Alterations in glutamate neurotransmission are recognized as an important target of pharmacotherapy for alcohol use disorder (AUD). Preliminary investigations with ketamine, a glutamate modulator with potent prefrontal effects, suggest sub-anesthetic infusions may work to facilitate behavioral modification by addressing critical vulnerabilities for a variety of substance use disorders, including AUD. Expanding on a preliminary study suggesting that ketamine reduces number of heavy drinking days (HDD) when combined with motivational enhancement therapy (MET), this 12-week trial powered to detect proportional differences consistent with our prior data (n=120) aims to evaluate whether ketamine promotes a reduction in HDDs relative to an active control (midazolam). We will randomize (1:1) 120 participants seeking treatment for AUD and demonstrating high baseline problem drinking to 2 infusions of ketamine or midazolam separated by 5 weeks (0.71 mg/kg ketamine or 0.025 m/kg midazolam over 52 min). Further, in order to more rigorously assess the impact of behavioral treatment on the efficacy of ketamine, we will employ a two by two factorial (2x2) design, with participants in each medication arm randomized (1:1) either to standard medication management, or to a manualized sequence of motivational enhancement therapy (MET) followed by mindfulness-based relapse prevention (MBRP). MBRP is expected to facilitate relapse prevention after individuals have reduced use or initiated abstinence during MET. We predict that, compared to the control midazolam, ketamine will significantly reduce the proportion of individuals with HDDs. An important secondary hypothesis is that those receiving ketamine and behavioral treatment will demonstrate significantly better outcomes than individuals receiving ketamine alone.
Other aims pertain to the effects of ketamine on number of daily drinks, and number of drinking days; the impact of ketamine on time to first HDD or drop-out; and the evaluation of added effectiveness when ketamine is combined with MET/MBRP. If successful, this project stands to contribute significantly to the treatment of AUD, for which new pharmacotherapy strategies are needed. Future studies might test other medications using the design introduced here, as well as focus on clarifying the mechanisms by which ketamine addresses AUD. !

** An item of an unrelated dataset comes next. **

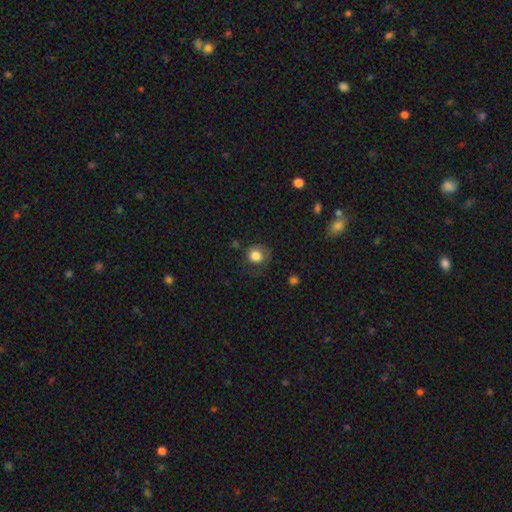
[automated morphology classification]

Alcohol use disorder (AUD) remains a significant public health issue for which effective pharmacotherapies are needed. The overall goal of this project is to investigate whether ketamine reduces the proportion of individuals with heavy drinking days; this expands on a pilot efficacy trial demonstrating that ketamine disrupts problem drinking. This clinical trial will assess efficacy, examine the impact of behavioral treatment on enhancing and sustaining the effects of ketamine, and deepen our understanding of the clinical role of ketamine in addressing problem drinking.